The Presidential Election and the Future of Health Care: Where Do We Go From Here?

Posted on November 16, 2012

The Legal Aspect

I. Introduction

This outline is intended to provide employers with a roadmap to assist with decision making regarding employee health benefits. The Patient Protection and Affordable Care Act (a/k/a Obamacare) appears, as a result of the Presidential election on November 6, 2012, to be a permanent part of U.S. health care.

The outline is focused on employer decisions. To provide a big picture view, consider Justice Scalia’s summary of the Act and the changes that it will bring to healthcare as set forth in his dissenting opinion in the Supreme Court’s National Federation of Independent Business et. al. v. Sebelius:

“In short, the Act attempts to achieve near-universal health insurance coverage by spreading its costs to individuals, insurers, governments, hospitals, and employers—while, at the same time, offsetting significant portions of those costs with new benefits to each group. For example, the Federal Government bears the burden of paying billions for the new entitlements mandated by the Medicaid Expansion and federal subsidies for insurance purchases on the exchanges; but it benefits from reductions in the reimbursements it pays to hospitals. Hospitals lose those reimbursements; but they benefit from the decrease in uncompensated care, for under the insurance regulations it is easier for individuals with pre-existing conditions to purchase coverage that increases payments to hospitals. Insurance companies bear new costs imposed by a collection of insurance regulations and taxes, including “guaranteed issue” and “community rating” requirements to give coverage regardless of the insured’s pre-existing conditions; but the insurers benefit from the new, healthy purchasers who are forced by the Individual Mandate to buy the insurers’ product and from the new low income Medicaid recipients who will enroll in insurance companies’ Medicaid-funded managed care programs. In summary, the Individual Mandate and Medicaid Expansion offset insurance regulations and taxes, which offset reduced reimbursements to hospitals, which offset increases in federal spending”. [567 U.S. ___ (2012) Dissent @ page 53].

DATASET EXTRACT =>
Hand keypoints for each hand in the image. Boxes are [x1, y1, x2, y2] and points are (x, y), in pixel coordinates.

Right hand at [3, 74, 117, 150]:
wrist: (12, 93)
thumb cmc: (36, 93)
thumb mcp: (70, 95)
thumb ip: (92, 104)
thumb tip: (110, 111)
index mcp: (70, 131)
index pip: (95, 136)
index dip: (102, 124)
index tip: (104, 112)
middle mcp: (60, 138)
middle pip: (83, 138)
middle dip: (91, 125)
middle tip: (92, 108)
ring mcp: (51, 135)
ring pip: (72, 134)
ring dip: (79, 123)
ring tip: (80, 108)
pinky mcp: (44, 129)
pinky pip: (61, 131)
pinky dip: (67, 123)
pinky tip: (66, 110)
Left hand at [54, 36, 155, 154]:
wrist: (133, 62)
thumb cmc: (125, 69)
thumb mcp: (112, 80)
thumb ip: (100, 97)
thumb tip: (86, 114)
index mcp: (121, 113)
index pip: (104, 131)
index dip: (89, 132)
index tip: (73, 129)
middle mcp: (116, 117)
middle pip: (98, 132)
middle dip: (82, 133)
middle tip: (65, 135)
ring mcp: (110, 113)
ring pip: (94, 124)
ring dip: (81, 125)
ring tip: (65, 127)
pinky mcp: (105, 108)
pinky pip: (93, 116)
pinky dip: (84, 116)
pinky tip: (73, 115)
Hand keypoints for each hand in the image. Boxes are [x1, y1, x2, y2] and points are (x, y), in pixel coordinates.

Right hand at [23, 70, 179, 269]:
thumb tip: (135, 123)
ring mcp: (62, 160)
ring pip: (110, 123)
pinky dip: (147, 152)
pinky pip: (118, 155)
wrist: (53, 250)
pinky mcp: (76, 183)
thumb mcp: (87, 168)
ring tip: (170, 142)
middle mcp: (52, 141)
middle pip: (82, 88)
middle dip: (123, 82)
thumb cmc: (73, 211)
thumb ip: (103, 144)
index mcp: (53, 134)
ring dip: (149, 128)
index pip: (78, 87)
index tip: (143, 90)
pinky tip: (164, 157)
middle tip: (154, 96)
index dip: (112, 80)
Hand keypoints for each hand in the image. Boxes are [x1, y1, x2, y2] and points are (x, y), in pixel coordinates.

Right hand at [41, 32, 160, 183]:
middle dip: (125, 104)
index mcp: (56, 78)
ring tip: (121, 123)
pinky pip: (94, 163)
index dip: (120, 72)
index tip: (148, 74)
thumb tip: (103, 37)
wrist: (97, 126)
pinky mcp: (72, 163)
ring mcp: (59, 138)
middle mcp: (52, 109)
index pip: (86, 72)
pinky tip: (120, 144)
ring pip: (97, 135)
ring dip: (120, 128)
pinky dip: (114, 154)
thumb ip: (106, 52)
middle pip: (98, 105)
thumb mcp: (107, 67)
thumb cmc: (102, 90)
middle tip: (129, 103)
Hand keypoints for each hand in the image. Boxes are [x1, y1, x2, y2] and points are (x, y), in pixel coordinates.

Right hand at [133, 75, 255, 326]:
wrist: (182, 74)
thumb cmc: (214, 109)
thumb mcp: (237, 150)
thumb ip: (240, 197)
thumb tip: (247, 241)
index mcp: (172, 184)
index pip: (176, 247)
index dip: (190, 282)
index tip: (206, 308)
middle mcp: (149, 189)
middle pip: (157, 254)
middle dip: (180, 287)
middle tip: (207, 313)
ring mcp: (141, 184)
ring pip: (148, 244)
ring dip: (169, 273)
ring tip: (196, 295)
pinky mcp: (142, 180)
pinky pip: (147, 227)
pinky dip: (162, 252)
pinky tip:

TASKS FOR THIS EXERCISE =>
1. Using the health care outline, decide whether each statement agrees with it. Answer yes or no for each, and quote the words that decide it.
(a) The outline was posted on November 16, 2012.
(b) Justice Scalia's summary of the Act comes from a majority opinion.
(c) The outline is focused on employee decisions.
2. Rewrite the health care outline from the words "This outline is" through "part of U.S. health care.", replacing "roadmap" with "guide".
3. Answer these questions from the health care outline.
(a) On what date was the Presidential election held?
(b) In which Supreme Court case did Justice Scalia write the opinion that is quoted?
(c) According to the quoted summary, what decrease do hospitals benefit from?

ANSWERS BY ITEM NUMBER =>
1.
(a) Yes: "Posted on November 16, 2012"
(b) No: "as set forth in his dissenting opinion"
(c) No: "The outline is focused on employer decisions."

2.
This outline is intended to provide employers with a guide to assist with decision making regarding employee health benefits. The Patient Protection and Affordable Care Act (a/k/a Obamacare) appears, as a result of the Presidential election on November 6, 2012, to be a permanent part of U.S. health care.

3.
(a) November 6, 2012
(b) National Federation of Independent Business et. al. v. Sebelius
(c) The decrease in uncompensated care